Monday, March 02, 2009

On Mobility

Or, an unexpected benefit to a broken arm.

I've been slowed down quite a bit these past weeks. A horrid missed tackle in a rugby match on January 10 has my left (non-writing) arm in a cast as you can, see wrist to armpit. At time of writing this post, it's been seven weeks and I'm soon swapping the cast for a brace (it's Removable!!! Showers!!!).

It was particularly horrid timing to be forced to move to one-handed typing, what with one hundred student comments to write and semester grades to calculate the week after I put this baby on.


But now in the new semester, I've gotten back to the joys of creative teaching. Maybe a lot of this has nothing to do with a broken arm and is a sign of getting used to my schedule. After all, I did just finish a semester of one brand new prep and the other two changed significantly from last year. I am also the only returning member of my department, and collaboration takes a long time to develop.
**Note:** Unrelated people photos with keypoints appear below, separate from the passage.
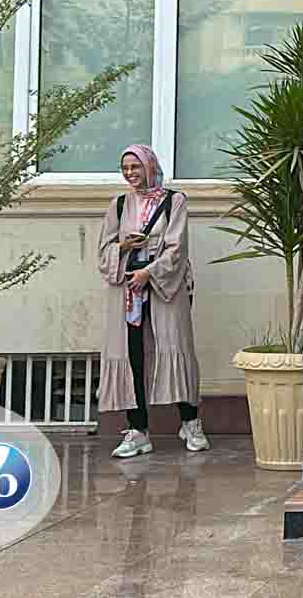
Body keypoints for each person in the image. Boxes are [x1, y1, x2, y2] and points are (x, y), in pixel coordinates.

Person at [98, 144, 207, 458]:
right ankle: (138, 430)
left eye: (136, 166)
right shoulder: (119, 205)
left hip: (163, 286)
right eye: (125, 168)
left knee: (176, 347)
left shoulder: (175, 201)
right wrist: (123, 246)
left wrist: (149, 272)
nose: (130, 173)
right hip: (128, 288)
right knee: (132, 353)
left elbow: (177, 248)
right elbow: (104, 250)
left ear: (150, 166)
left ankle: (190, 422)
But one aspect of the new semester, my lesson and unit planning, has been greatly improved by the loss of one arm. I've abandoned the computer as much as possible due to how slow I am with one hand. Now I'm doing all of my plans on paper, like I did in the first years of my career. A notebook for each course, full of random scribblings, scratched out lesson plans, and highlighted to-do tasks.

My hypothesis is that now that I'm not planning on google docs I am staying much more focused on my lesson prep. My fingers can't dance away to a website to check out the answer to a random question. I can't write any of the numerous emails I remember I "need" to send. Nor can I take a short break into the quagmire that is Youtube...

It's just my brain emptied onto a blank sheet of paper. A miraculously versatile and efficient tool.

However, lest you think I am reverting to luddism (luddite-ism? is ther a word for this?), you should know that the first draft of this post was written on my cell phone as an unsent text message. Because these thoughts struck me on the walk home, a time when no pen or computer can assist.